Federal Tax Exemption and Sports Organizations

Almost everyone intersects at some point in their life with a nonprofit organization that provides access to opportunities for children or adults to learn and play sports.  As many folks may be aware due to recent media coverage, even the NFL is a nonprofit organization (a 501(c)(6) organization, which covers organizations like business leagues and chambers of commerce).  How (and whether) these organizations qualify as tax-exempt depends on the specific activities of the organization.

Sports activities are not, by their very nature, charitable activities.  Simply the fact that an organization enables athletic activity does not mean that it is a tax-exempt organization of any type.  For example, professional sports teams are all for-profit enterprises.  However, some organizations that promote a sport or sports may qualify as tax exempt under §501(c)(3) as charitable organizations.  Organizations that qualify in this manner meet the standard because they fall into one of the following categories:

  1. The organization meets the definition of educational because it either teaches sports to youth, or it is affiliated with a tax-exempt school or university.  These types of organizations can provide facilities and equipment without jeopardizing their tax-exempt status.
  2. An organization that provides athletic opportunities for youth may also qualify as charitable because the organization exists for the charitable purpose of combatting juvenile delinquency or lessening the burdens of government.  These types of organizations can also provide facilities and equipment.
  3. The organization is organized and operated to “foster national or international amateur sports competition.”  These types of organizations cannot provide facilities or equipment.
  4. The organization is organized and operated to “foster national or international sports competitions” and meets the definition of a “qualified amateur sports organization.” These types of organizations can provide facilities and equipment.

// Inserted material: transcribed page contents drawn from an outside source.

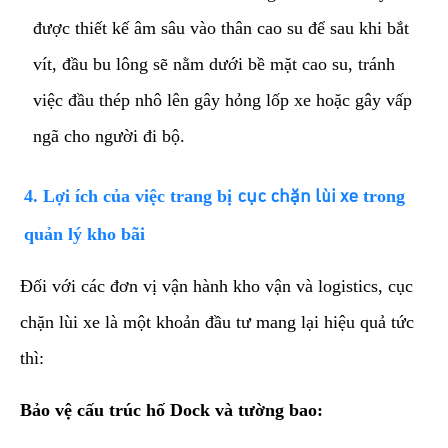
được thiết kế âm sâu vào thân cao su để sau khi bắt
vít, đầu bu lông sẽ nằm dưới bề mặt cao su, tránh
việc đầu thép nhô lên gây hỏng lốp xe hoặc gây vấp
ngã cho người đi bộ.
​4. Lợi ích của việc trang bị
trong
cục chặn lùi xe
quản lý kho bãi
​Đối với các đơn vị vận hành kho vận và logistics, cục
chặn lùi xe là một khoản đầu tư mang lại hiệu quả tức
thì:
Bảo vệ cấu trúc hố Dock và tường bao: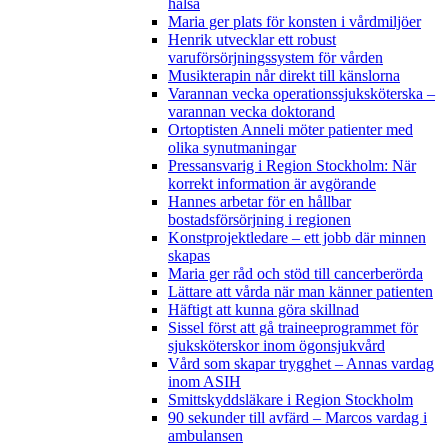
hälsa
Maria ger plats för konsten i vårdmiljöer
Henrik utvecklar ett robust
varuförsörjningssystem för vården
Musikterapin når direkt till känslorna
Varannan vecka operationssjuksköterska –
varannan vecka doktorand
Ortoptisten Anneli möter patienter med
olika synutmaningar
Pressansvarig i Region Stockholm: När
korrekt information är avgörande
Hannes arbetar för en hållbar
bostadsförsörjning i regionen
Konstprojektledare – ett jobb där minnen
skapas
Maria ger råd och stöd till cancerberörda
Lättare att vårda när man känner patienten
Häftigt att kunna göra skillnad
Sissel först att gå traineeprogrammet för
sjuksköterskor inom ögonsjukvård
Vård som skapar trygghet – Annas vardag
inom ASIH
Smittskyddsläkare i Region Stockholm
90 sekunder till avfärd – Marcos vardag i
ambulansen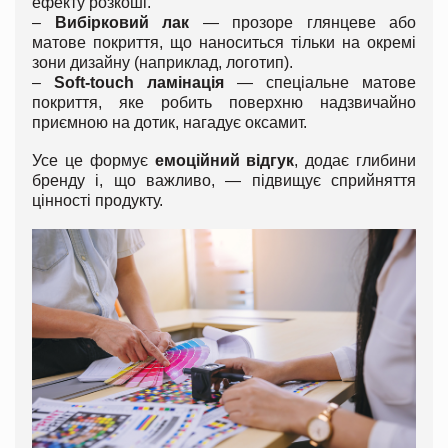
ефекту розкоші.
–
Вибірковий лак
— прозоре глянцеве або
матове покриття, що наноситься тільки на окремі
зони дизайну (наприклад, логотип).
–
Soft-touch ламінація
— спеціальне матове
покриття, яке робить поверхню надзвичайно
приємною на дотик, нагадує оксамит.
Усе це формує
емоційний відгук
, додає глибини
бренду і, що важливо, — підвищує сприйняття
цінності продукту.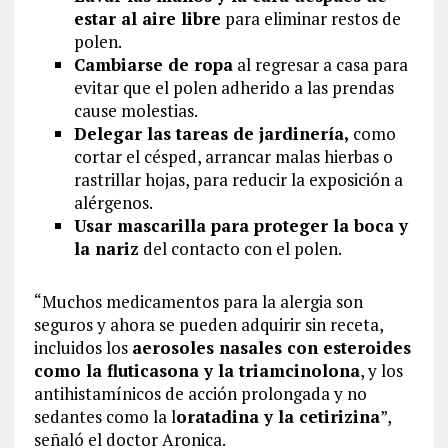
estar al aire libre
para eliminar restos de
polen.
Cambiarse de ropa
al regresar a casa para
evitar que el polen adherido a las prendas
cause molestias.
Delegar las tareas de jardinería,
como
cortar el césped, arrancar malas hierbas o
rastrillar hojas, para reducir la exposición a
alérgenos.
Usar mascarilla para proteger la boca y
la nariz
del contacto con el polen.
“Muchos medicamentos para la alergia son
seguros y ahora se pueden adquirir sin receta,
incluidos los
aerosoles nasales con esteroides
como la fluticasona y la triamcinolona
, ​​y los
antihistamínicos de acción prolongada y no
sedantes como la l
oratadina y la cetirizina
”,
señaló el doctor Aronica.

Whether or not an organization meets the definition of fostering national or international amateur sports competitions depends on the specifics of that organization.  For example, if the organization exists primarily to provide social opportunities to the players, then it may not qualify.  Whether the social activities are primary are not is determined based on the specifics of the organization’s activities.  Similarly, whether the organization promotes national/international competition or more local/regional competition can affect exemption and will be based on the organization’s specific activities.

Organizations that don’t qualify under §501(c)(3) may qualify under other tax sections, including under §501(c)(4) as a social welfare organization, or under §501(c)(7) as a social club.  As mentioned prior in this article, certain types of sport-related nonprofits may even qualify under §501(c)(6) as a business league.  Requirements on how the organization operates will vary, depending on the organization’s specific activities and what type of tax-exempt organization the organization would like to be.